ASFA president Tammi Jonas said she hopes to encourage more young people to take up sustainable farming.
"We will be talking about Community Supported Agriculture (CSA) models but more generally solidarity economies and breaking out of commodity chains to reduce the vulnerabilities that farming is always in," she said.
"I just came back from Rome where the United Nations released the report on the state of the world's biodiversity - the first they have ever done. The report is damning of industrial agriculture and highlights that all of the pesticide use, repeated tilling, overgrazing and deforestation are the key contributors to loss of biodiversity and climate change due to changes to land and water management.
"I have three kids and feel pretty convinced that their future is bad yet we are still cutting down trees. For me it's a no brainer that we have to shift to this kind of farming where we are planting trees to reforest where our predecessors logged.
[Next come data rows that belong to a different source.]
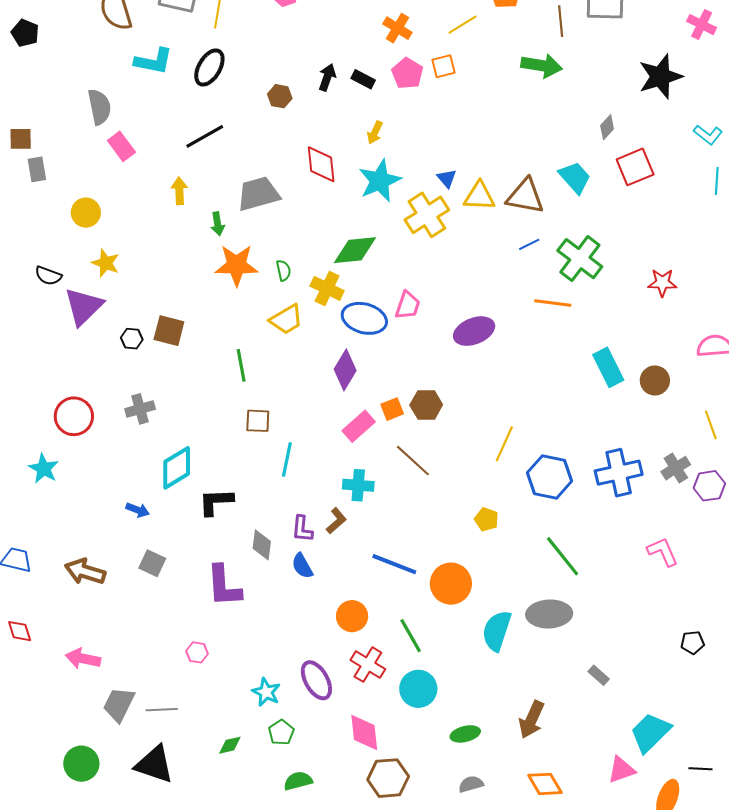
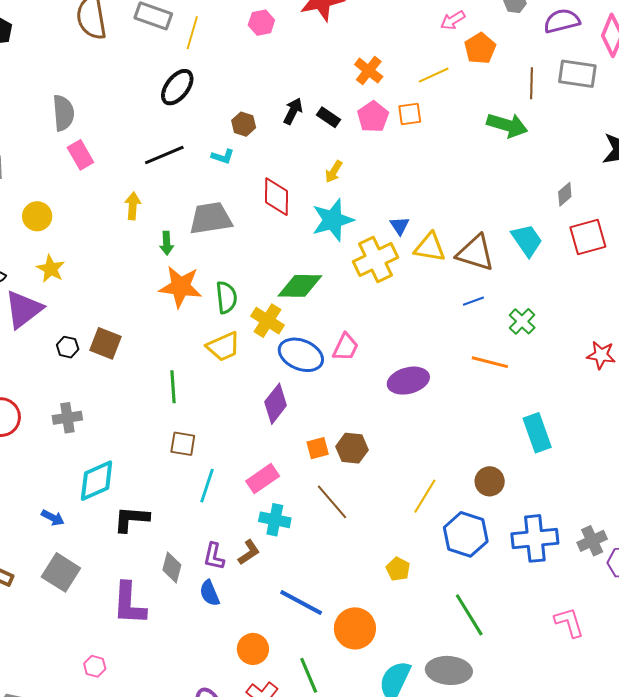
cyan L-shape: (154, 61) -> (223, 156), moved, size x0.6
green cross: (580, 259) -> (522, 321), size x0.6
green semicircle: (283, 270) -> (226, 297), size x1.5
brown circle: (655, 380) -> (490, 481), moved
pink rectangle: (359, 426) -> (263, 479), moved
gray square: (152, 563) -> (61, 572), size x1.4

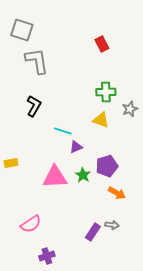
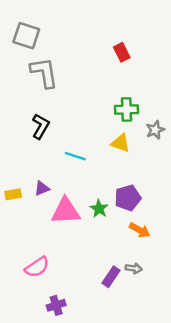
purple triangle: (76, 147) -> (42, 188), moved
We have to start storing carbon and stop emitting green house gases."
Ms Jonas said at a time when Australia was suffering through drought and rivers were dying from the worst excesses of industrial export-oriented agriculture up north, many traditional farmers were looking to different ways to farm.
At the Farm Day Out, Ms Jonas and her partner Stuart will guide visitors through their small-scale farming system and on-farm boning room and kitchen where they produce their meats.
Afterwards, MC Costa Georgiadis will introduce musicians who will play in the barn-turned-event-space Belvedere as punters enjoy locally produced eats from food trucks including Danny's Farm, Lil Nom Noms and drinks from Captain's Creek and Holgate's Brewery.
Ms Jonas has been farming for 7 and a half years at Jonai Farms, where they have 120 pigs on 23 acres.
AFSA's book Farming Democracy: Radically transforming the food system from the ground up will be launched at the festival.
The book shares the stories of eight small-scale regenerative farmers from across Australia, from vegetable growers to organic grain farmers and delves into how they grow, process and sell their produce and what it takes for them to farm the way they do.
The book aims to give practical insight into how farmers are working to build a fairer food system and what it costs to grow food fairly.